Segment Start: Material for the task

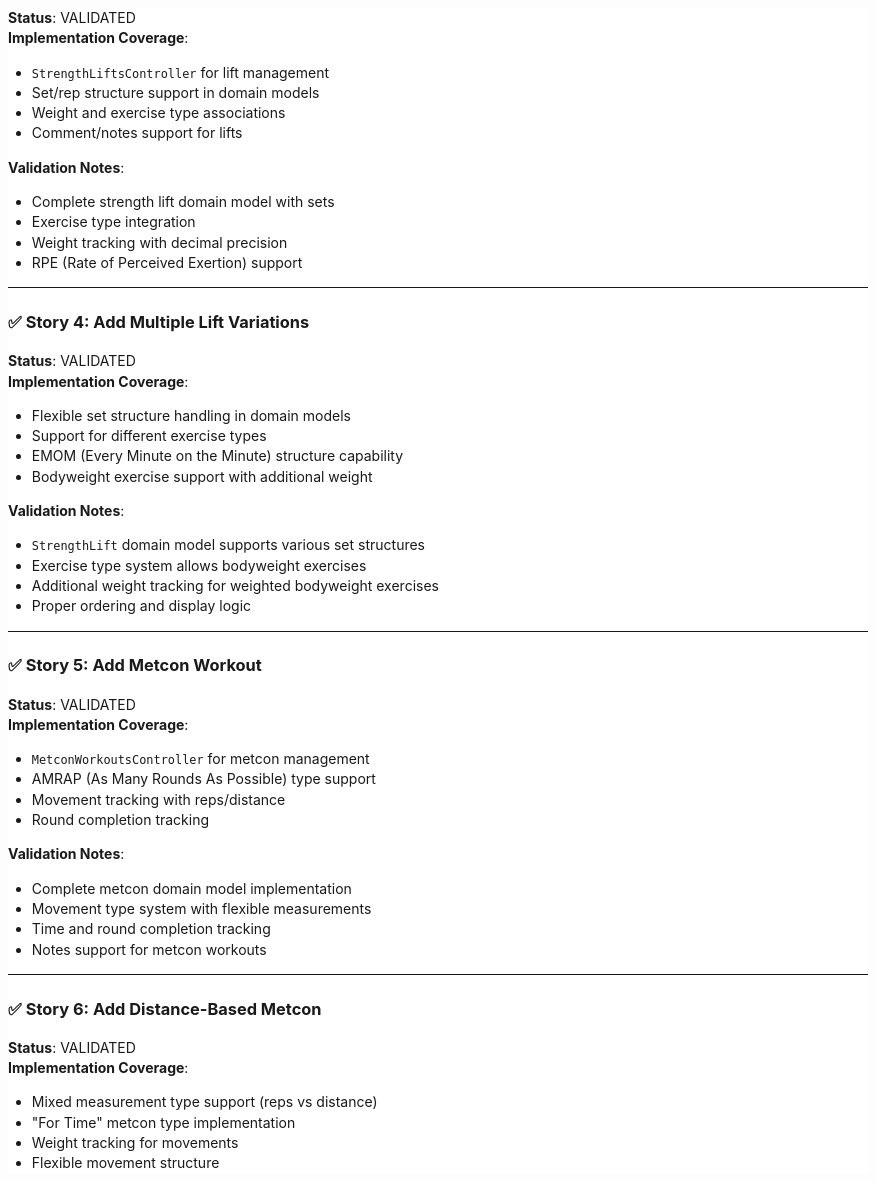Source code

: **Status**: VALIDATED  
**Implementation Coverage**:
- `StrengthLiftsController` for lift management
- Set/rep structure support in domain models
- Weight and exercise type associations
- Comment/notes support for lifts

**Validation Notes**:
- Complete strength lift domain model with sets
- Exercise type integration
- Weight tracking with decimal precision
- RPE (Rate of Perceived Exertion) support

---

### ✅ Story 4: Add Multiple Lift Variations

**Status**: VALIDATED  
**Implementation Coverage**:
- Flexible set structure handling in domain models
- Support for different exercise types
- EMOM (Every Minute on the Minute) structure capability
- Bodyweight exercise support with additional weight

**Validation Notes**:
- `StrengthLift` domain model supports various set structures
- Exercise type system allows bodyweight exercises
- Additional weight tracking for weighted bodyweight exercises
- Proper ordering and display logic

---

### ✅ Story 5: Add Metcon Workout

**Status**: VALIDATED  
**Implementation Coverage**:
- `MetconWorkoutsController` for metcon management
- AMRAP (As Many Rounds As Possible) type support
- Movement tracking with reps/distance
- Round completion tracking

**Validation Notes**:
- Complete metcon domain model implementation
- Movement type system with flexible measurements
- Time and round completion tracking
- Notes support for metcon workouts

---

### ✅ Story 6: Add Distance-Based Metcon

**Status**: VALIDATED  
**Implementation Coverage**:
- Mixed measurement type support (reps vs distance)
- "For Time" metcon type implementation
- Weight tracking for movements
- Flexible movement structure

Segment End: Material for the task

A word-for-word restatement of the lines running from the one with "metcon type implementation" to the last line of the records is the whole answer.

- "For Time" metcon type implementation
- Weight tracking for movements
- Flexible movement structure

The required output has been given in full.